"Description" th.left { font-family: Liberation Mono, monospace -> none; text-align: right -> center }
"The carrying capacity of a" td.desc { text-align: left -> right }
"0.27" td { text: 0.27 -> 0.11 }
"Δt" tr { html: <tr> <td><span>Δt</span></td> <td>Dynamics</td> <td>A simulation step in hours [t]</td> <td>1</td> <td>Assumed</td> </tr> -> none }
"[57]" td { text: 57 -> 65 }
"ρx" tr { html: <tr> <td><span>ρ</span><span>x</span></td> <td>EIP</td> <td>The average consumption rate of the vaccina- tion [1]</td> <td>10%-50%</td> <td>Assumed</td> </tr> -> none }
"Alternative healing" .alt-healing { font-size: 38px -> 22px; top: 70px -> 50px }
* * *
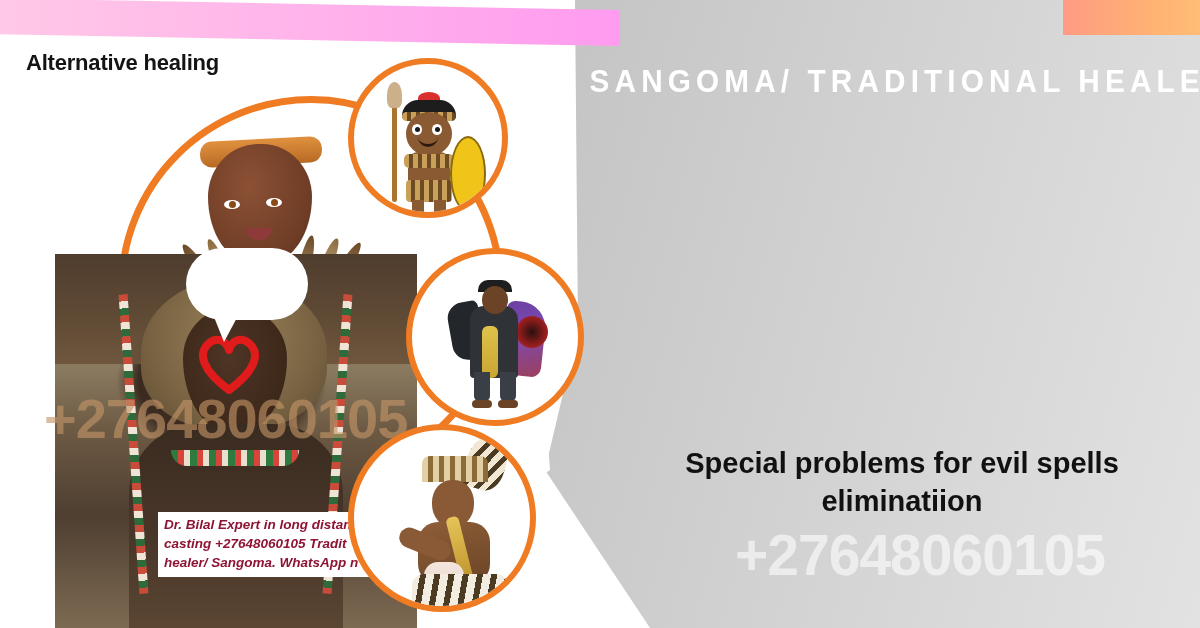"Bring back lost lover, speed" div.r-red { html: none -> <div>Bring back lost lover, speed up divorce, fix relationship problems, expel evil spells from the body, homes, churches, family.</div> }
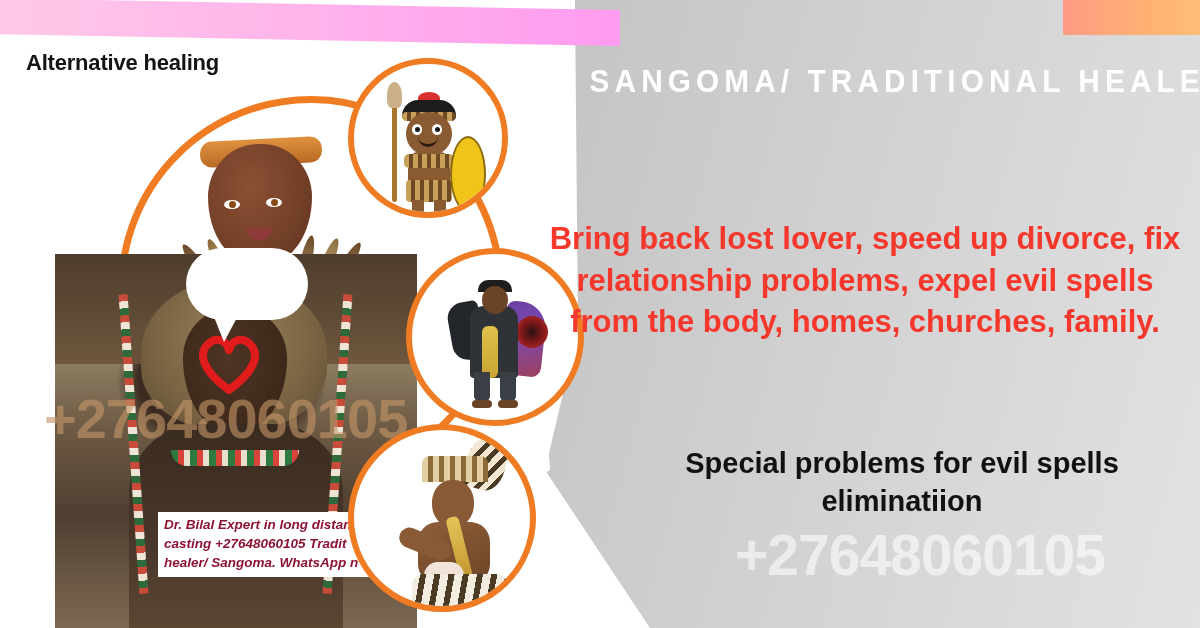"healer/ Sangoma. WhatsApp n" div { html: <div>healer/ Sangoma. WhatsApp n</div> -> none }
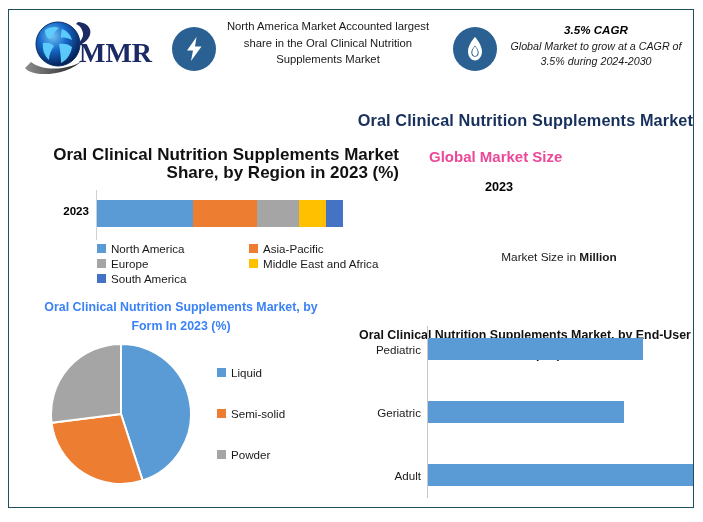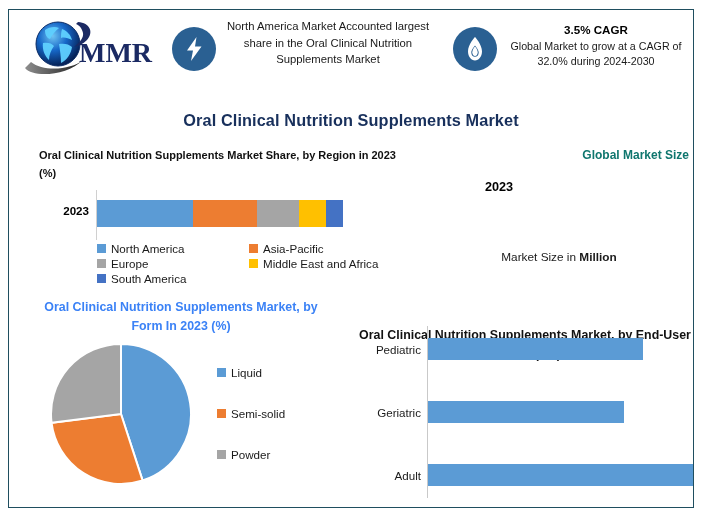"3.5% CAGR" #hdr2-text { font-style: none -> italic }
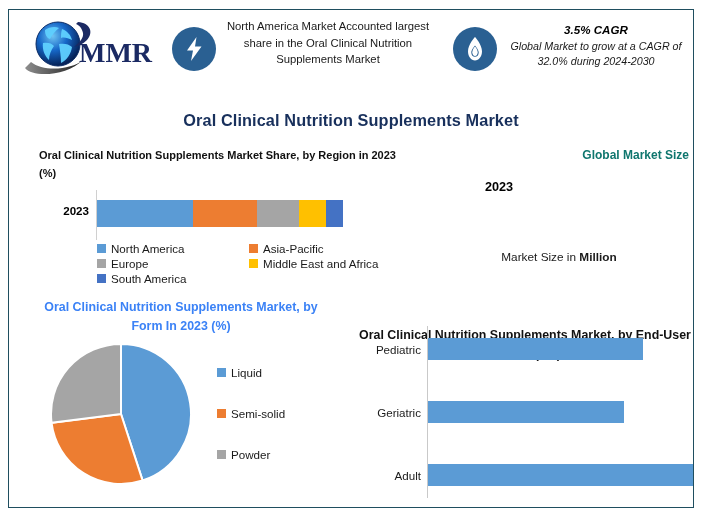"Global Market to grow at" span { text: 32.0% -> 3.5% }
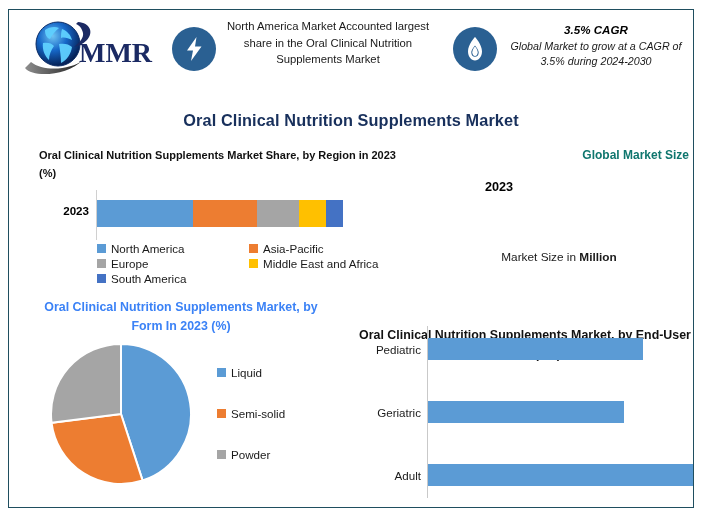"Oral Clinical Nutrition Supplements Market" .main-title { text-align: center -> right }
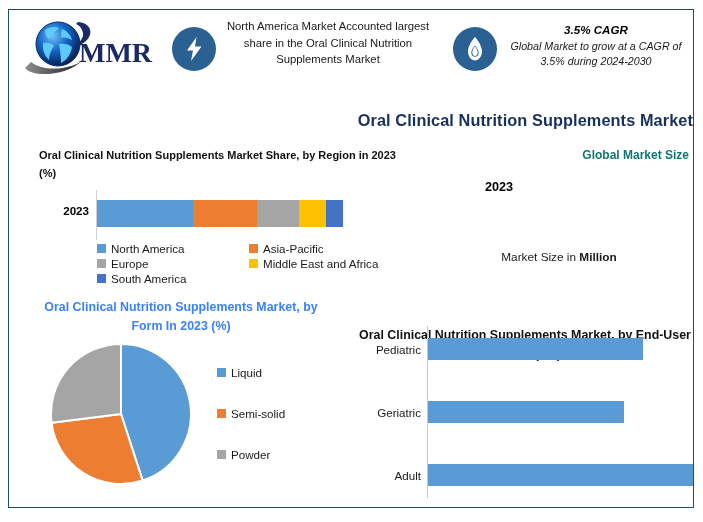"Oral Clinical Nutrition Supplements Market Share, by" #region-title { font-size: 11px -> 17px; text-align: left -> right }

Problem description |
Take the entries above and return only the lines from the one with "html: <tr> <td><span>ρ</span><span>x</span></td>" to the one with "font-size: 38px ->", both included, unchanged.

Solved problem |
"ρx" tr { html: <tr> <td><span>ρ</span><span>x</span></td> <td>EIP</td> <td>The average consumption rate of the vaccina- tion [1]</td> <td>10%-50%</td> <td>Assumed</td> </tr> -> none }
"Alternative healing" .alt-healing { font-size: 38px -> 22px; top: 70px -> 50px }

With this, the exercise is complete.